* start Records shown *

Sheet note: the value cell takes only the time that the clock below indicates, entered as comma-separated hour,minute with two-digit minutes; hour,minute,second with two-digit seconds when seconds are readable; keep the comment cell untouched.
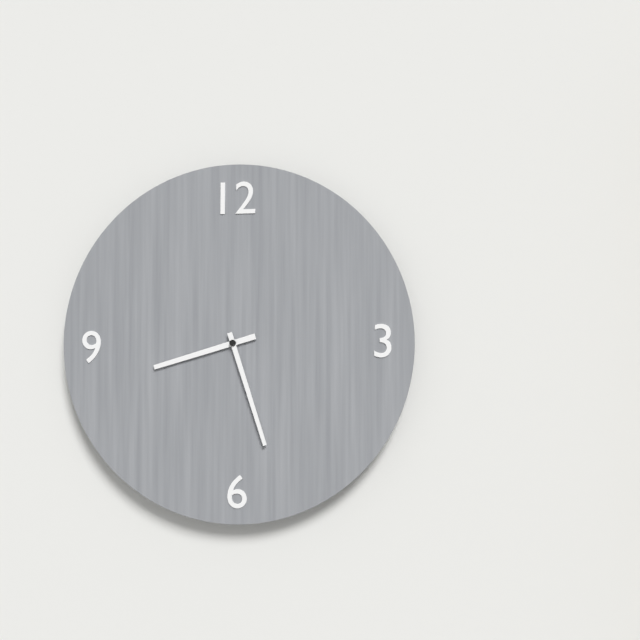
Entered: 8,27
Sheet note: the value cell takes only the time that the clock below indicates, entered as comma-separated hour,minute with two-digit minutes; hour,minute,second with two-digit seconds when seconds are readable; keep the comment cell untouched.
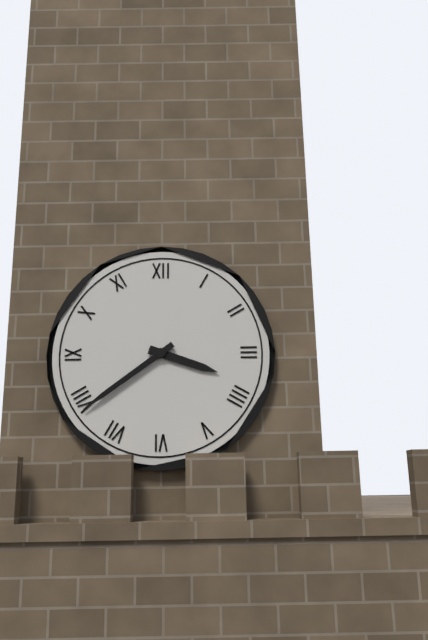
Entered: 3,39
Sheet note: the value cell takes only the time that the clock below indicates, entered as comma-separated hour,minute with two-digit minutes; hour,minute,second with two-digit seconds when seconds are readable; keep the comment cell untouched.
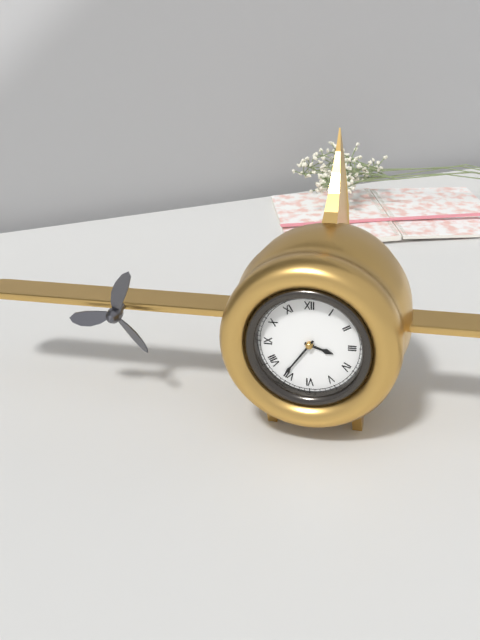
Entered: 3,36
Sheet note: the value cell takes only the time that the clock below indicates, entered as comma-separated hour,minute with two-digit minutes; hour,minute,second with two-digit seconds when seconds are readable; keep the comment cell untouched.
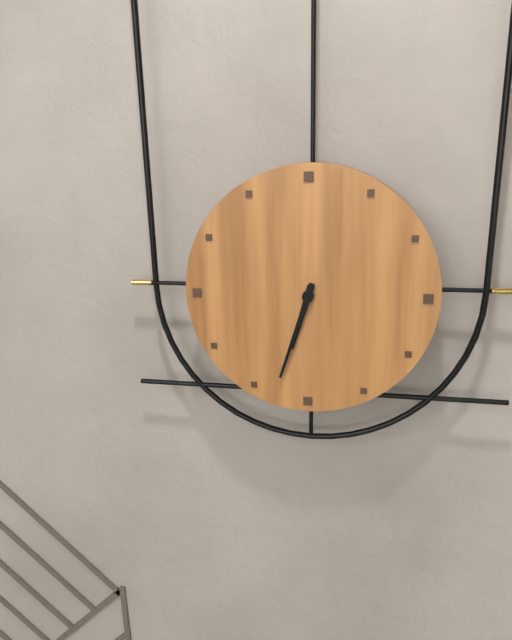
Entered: 6,33
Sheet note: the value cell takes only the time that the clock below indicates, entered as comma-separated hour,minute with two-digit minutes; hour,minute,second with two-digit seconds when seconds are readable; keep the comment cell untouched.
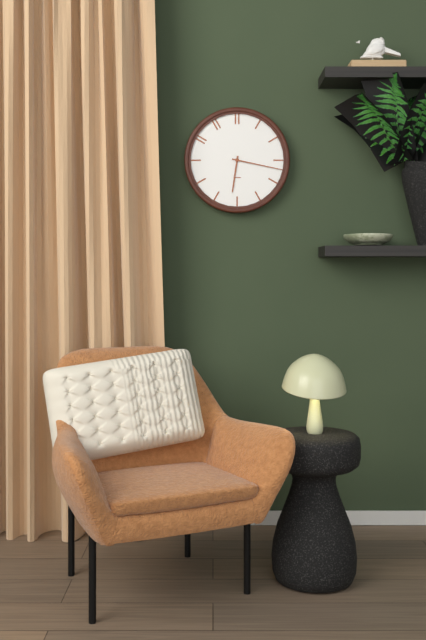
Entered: 6,17
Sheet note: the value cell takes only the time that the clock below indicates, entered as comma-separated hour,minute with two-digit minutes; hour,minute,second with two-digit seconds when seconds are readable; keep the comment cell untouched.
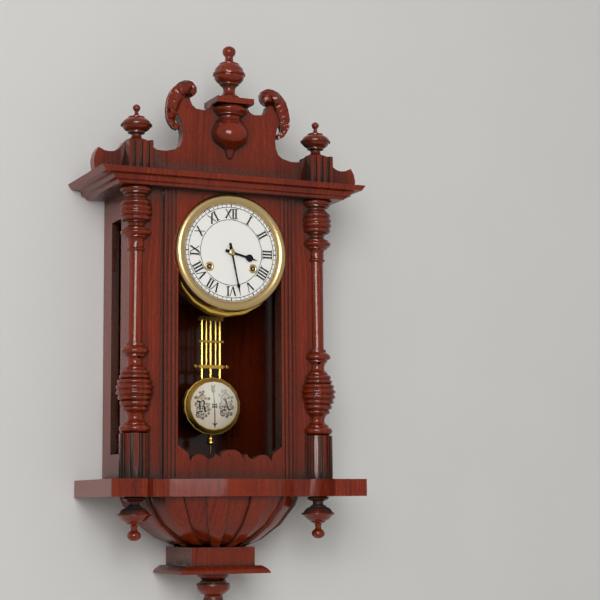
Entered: 3,28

* end Records shown *

*Short problem*. Can you recast the lines from the top through the one containing "Entered: 8,27" as a two-column CSV with the headers instruction and time, one row per text-and-answer pair, each value in its own quoted field, with line breaks turned into spaces and the pictures left out?

*Correct output*.
instruction,time
"Sheet note: the value cell takes only the time that the clock below indicates, entered as comma-separated hour,minute with two-digit minutes; hour,minute,second with two-digit seconds when seconds are readable; keep the comment cell untouched. Entered:","8,27"